Background: Physicians are at high risk for burnout when compared to the general population. Burnout affects health, relationships, motivation, and patient outcomes. Elements of emergency medicine (EM) may make EM residents/attendings more vulnerable to stress. Examining physician resilience and finding ways to implement change is essential to improving the culture of residency training. The objective of this study was to compare well-being and stress between EM residents and other residents and to compare EM residents and attendings.
Methods: Residents across 19 training programs at a single academic medical center were recruited to voluntarily complete an anonymous survey to assess their overall well-being and stress using Physician Well-Being Index (measures negative indicators of wellness- Mayo), Wellness Scale (measures positive indicators- Wayne State University) and Perceived Stress Scales. Responses from EM were compared against residents/ attendings across other residency programs (Mann-Whitney). This survey was IRB exempt.

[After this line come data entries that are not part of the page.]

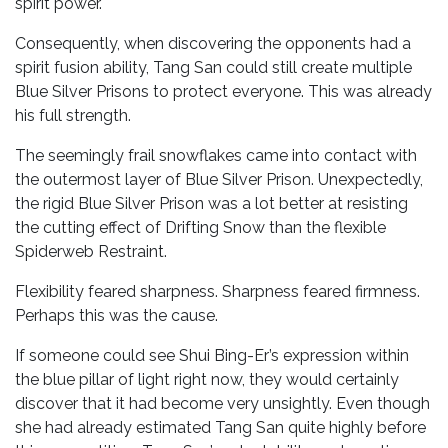
spirit power.
Consequently, when discovering the opponents had a
spirit fusion ability, Tang San could still create multiple
Blue Silver Prisons to protect everyone. This was already
his full strength.
The seemingly frail snowflakes came into contact with
the outermost layer of Blue Silver Prison. Unexpectedly,
the rigid Blue Silver Prison was a lot better at resisting
the cutting effect of Drifting Snow than the flexible
Spiderweb Restraint.
Flexibility feared sharpness. Sharpness feared firmness.
Perhaps this was the cause.
If someone could see Shui Bing-Er’s expression within
the blue pillar of light right now, they would certainly
discover that it had become very unsightly. Even though
she had already estimated Tang San quite highly before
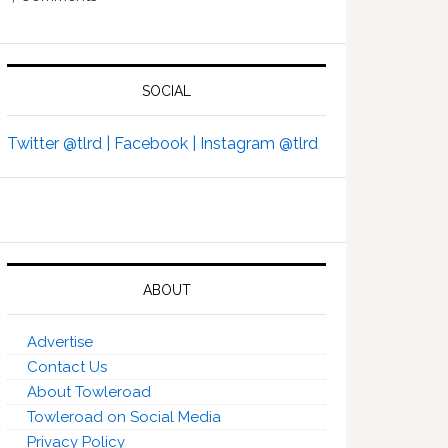
SOCIAL
Twitter @tlrd |
Facebook |
Instagram @tlrd
ABOUT
Advertise
Contact Us
About Towleroad
Towleroad on Social Media
Privacy Policy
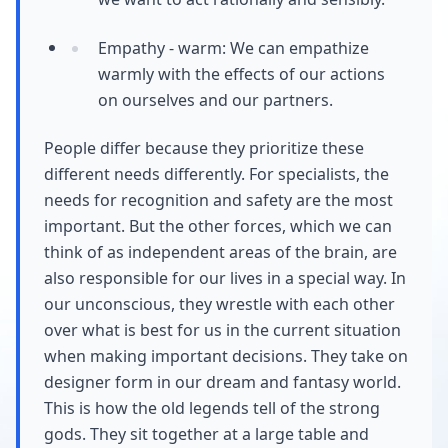
Empathy - warm: We can empathize
warmly with the effects of our actions
on ourselves and our partners.
People differ because they prioritize these
different needs differently. For specialists, the
needs for recognition and safety are the most
important. But the other forces, which we can
think of as independent areas of the brain, are
also responsible for our lives in a special way. In
our unconscious, they wrestle with each other
over what is best for us in the current situation
when making important decisions. They take on
designer form in our dream and fantasy world.
This is how the old legends tell of the strong
gods. They sit together at a large table and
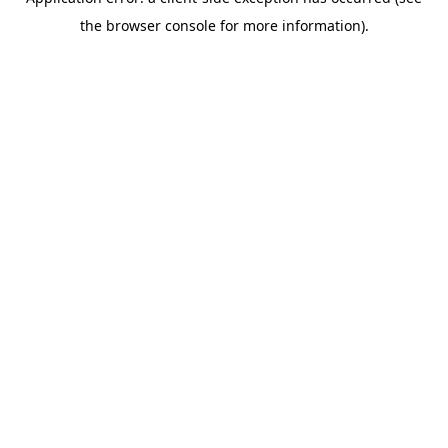
the browser console for more information).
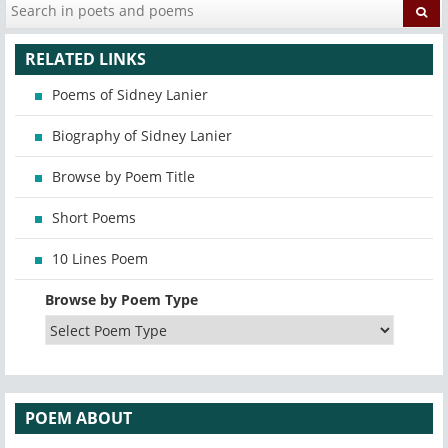
RELATED LINKS
Poems of Sidney Lanier
Biography of Sidney Lanier
Browse by Poem Title
Short Poems
10 Lines Poem
Browse by Poem Type
POEM ABOUT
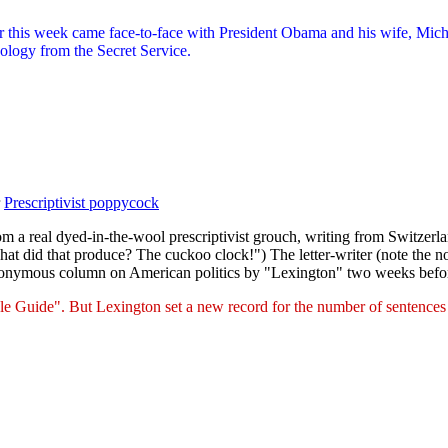
r this week came face-to-face with President Obama and his wife, Miche
pology from the Secret Service.
r
Prescriptivist poppycock
from a real dyed-in-the-wool prescriptivist grouch, writing from Switze
hat did that produce? The cuckoo clock!") The letter-writer (note the n
eudonymous column on American politics by "Lexington" two weeks befo
le Guide". But Lexington set a new record for the number of sentences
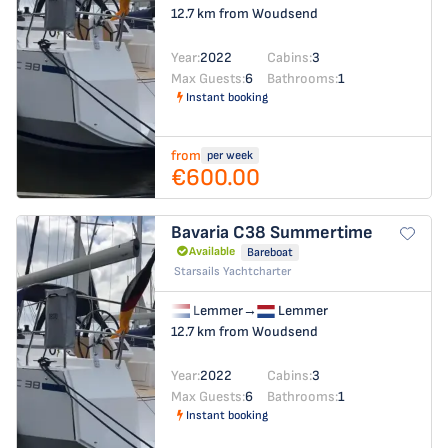
12.7 km from Woudsend
Year:
2022
Cabins:
3
Max Guests:
6
Bathrooms:
1
Instant booking
from
per week
€600.00
Bavaria C38
Summertime
Available
Bareboat
Starsails Yachtcharter
Lemmer
→
Lemmer
12.7 km from Woudsend
Year:
2022
Cabins:
3
Max Guests:
6
Bathrooms:
1
Instant booking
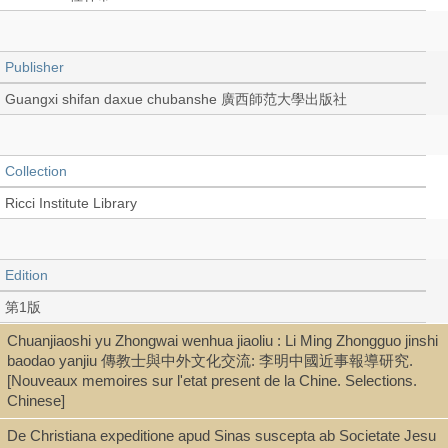
Publisher
Guangxi shifan daxue chubanshe 廣西師范大學出版社
Collection
Ricci Institute Library
Edition
第1版
Chuanjiaoshi yu Zhongwai wenhua jiaoliu : Li Ming Zhongguo jinshi
baodao yanjiu 傳教士與中外文化交流: 李明中國近事報導研究.
Language
[Nouveaux memoires sur l'etat present de la Chine. Selections.
Chinese]
Chinese 中文[繁體]
De Christiana expeditione apud Sinas suscepta ab Societate Jesu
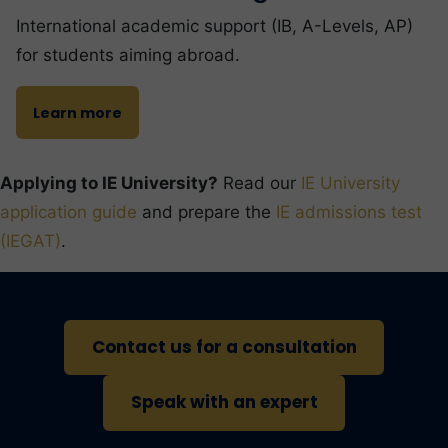
International academic support (IB, A-Levels, AP)
for students aiming abroad.
Learn more
Applying to IE University?
Read our
IE University
application guide
and prepare the
IE admissions test
(IEGAT)
.
Contact us for a consultation
Speak with an expert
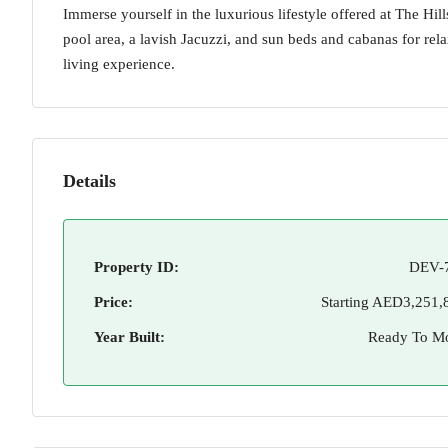
Immerse yourself in the luxurious lifestyle offered at The Hil
pool area, a lavish Jacuzzi, and sun beds and cabanas for re
living experience.
Details
Property ID:
DEV-
Price:
Starting
AED3,251,
Year Built:
Ready To M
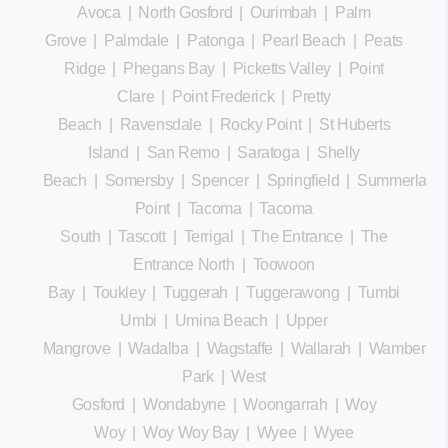
Avoca
|
North Gosford
|
Ourimbah
|
Palm
Grove
|
Palmdale
|
Patonga
|
Pearl Beach
|
Peats
Ridge
|
Phegans Bay
|
Picketts Valley
|
Point
Clare
|
Point Frederick
|
Pretty
Beach
|
Ravensdale
|
Rocky Point
|
St Huberts
Island
|
San Remo
|
Saratoga
|
Shelly
Beach
|
Somersby
|
Spencer
|
Springfield
|
Summerland
Point
|
Tacoma
|
Tacoma
South
|
Tascott
|
Terrigal
|
The Entrance
|
The
Entrance North
|
Toowoon
Bay
|
Toukley
|
Tuggerah
|
Tuggerawong
|
Tumbi
Umbi
|
Umina Beach
|
Upper
Mangrove
|
Wadalba
|
Wagstaffe
|
Wallarah
|
Wamberal
Park
|
West
Gosford
|
Wondabyne
|
Woongarrah
|
Woy
Woy
|
Woy Woy Bay
|
Wyee
|
Wyee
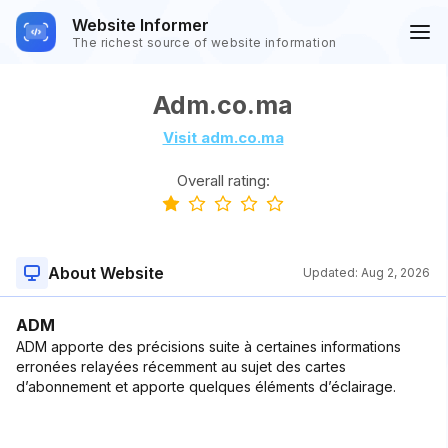
Website Informer
The richest source of website information
Adm.co.ma
Visit adm.co.ma
Overall rating:
About Website
Updated:
Aug 2, 2026
ADM
ADM apporte des précisions suite à certaines informations
erronées relayées récemment au sujet des cartes
d’abonnement et apporte quelques éléments d’éclairage.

Results: 303 residents across the institution responded; 37 of 43 (86%) EM residents completed the survey. Of EM residents, 41% reported low stress, 51% reported moderate stress, 8% reported high stress. On average, EM residents had similar Perceived Stress (14.91 EM, 15.19 nonEM) Wellness (3.69 EM, 3.64 nonEM) and Well-being (2.35 EM, 2.35 nonEM) compared to other residents. For attendings, 189 across the institution responded to the survey and 31 (53% response rate) Emergency Medicine attendings responded. Perceived Stress (13.84 EM, 15.49 nonEM), Wellness (3.88 EM, 3.92nonEM) and Well-being (2.0 EM, 2.0 nonEM) scales were similar for EM compared to other specialty attendings (p>.05). EM scores were close to the mean for each instrument while other departments were much better or worse.
Conclusion: EM residents and attendings have moderate to high stress and low well-being. EM is attributed to having a high burnout rate but these results show similar data to burnout as other specialties. Despite reporting high stress, perceived stress is lower, which may be attributed to a supportive clinical environment. As an institution, as well as the department, stress and well-being need to be addressed on multiple levels for all providers. These instruments are useful for benchmark comparisons and to track internal improvement efforts.